# Is there a workaround to allow TiVo Stream to allow shows to download in background?



## tymbo (Jul 17, 2009)

Whenever I switch apps, the download PAUSES. No other apps are running. I can be in the TiVo app, mark the amount downloaded so far, press the home screen and wait 30 seconds, and return back to find out the download has been paused. It resumes immediately, though.

Ultimately, I would love to be able to multitask without having to have the app in the front all the time. I would like to browse Safari or read an ibook while the download continues in the background.

Has anyone found a workaround that will allow show downloads to progress while in the background?


----------



## moyekj (Jan 24, 2006)

If there is a way to do it I'd like to know as well... I think someone mentioned in the past even if an App allows it, iOS only allows 10 minute downloads in background mode which wouldn't be much better either.


----------



## Dan203 (Apr 17, 2000)

No. There is an Apple limitation that downloads can only resume in the background for 10 minutes after the app loses focus. I think TiVo did the pause to limit confusion.

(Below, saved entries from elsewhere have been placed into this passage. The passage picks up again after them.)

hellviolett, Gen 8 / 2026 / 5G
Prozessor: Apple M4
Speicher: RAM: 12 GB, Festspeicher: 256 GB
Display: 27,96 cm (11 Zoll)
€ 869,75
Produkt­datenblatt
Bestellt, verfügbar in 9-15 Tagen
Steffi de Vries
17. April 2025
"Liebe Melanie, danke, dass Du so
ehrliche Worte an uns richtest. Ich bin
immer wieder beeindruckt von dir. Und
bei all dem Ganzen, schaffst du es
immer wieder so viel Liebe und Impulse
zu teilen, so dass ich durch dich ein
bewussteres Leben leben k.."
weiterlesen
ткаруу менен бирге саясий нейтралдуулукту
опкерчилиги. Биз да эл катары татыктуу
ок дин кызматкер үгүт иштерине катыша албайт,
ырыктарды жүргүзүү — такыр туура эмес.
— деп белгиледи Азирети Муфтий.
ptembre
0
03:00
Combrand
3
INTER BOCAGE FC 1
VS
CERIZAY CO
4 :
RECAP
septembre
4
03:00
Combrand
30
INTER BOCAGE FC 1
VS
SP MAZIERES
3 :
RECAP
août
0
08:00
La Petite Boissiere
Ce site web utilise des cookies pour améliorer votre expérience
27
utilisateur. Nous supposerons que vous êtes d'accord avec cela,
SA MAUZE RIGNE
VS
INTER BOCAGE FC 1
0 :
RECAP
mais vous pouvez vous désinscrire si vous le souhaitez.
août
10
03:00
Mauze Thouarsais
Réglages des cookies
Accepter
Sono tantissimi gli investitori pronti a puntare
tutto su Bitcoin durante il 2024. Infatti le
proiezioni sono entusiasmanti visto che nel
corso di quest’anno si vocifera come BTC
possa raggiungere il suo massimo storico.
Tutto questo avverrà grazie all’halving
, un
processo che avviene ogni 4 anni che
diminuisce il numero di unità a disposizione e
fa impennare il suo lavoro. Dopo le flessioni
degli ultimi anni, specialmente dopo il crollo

In iOS7 there is a way to request access to extended background downloads. Hopefully they'll eventually add that feature.


----------



## kduchow (Dec 14, 2010)

They should be able to do this in iOS 7, I agree. Glympse keeps itself alive in the background for as long as the Glympse lasts, and it's using the battery hogging GPS.

This about screwed me when leaving for Thanksgiving this year. I started a bunch of downloads and then just let the iPad sit. It timed out and locked the screen and the download paused. They should at least let you know that's going to happen, as it isn't obvious.


----------



## Dan203 (Apr 17, 2000)

It should keep the iPad alive automatically. I downloaded a bunch of stuff last year before going on a business trip and it kept my iPad awake for like 3 hours while it downloaded all the stuff I queued.


----------



## bradleys (Oct 31, 2007)

Has anyone tried the jailbreak app Background Manager? 

It is designed to allow the app to continue to run in the background - so in theory, it should allow you to continue to download.


----------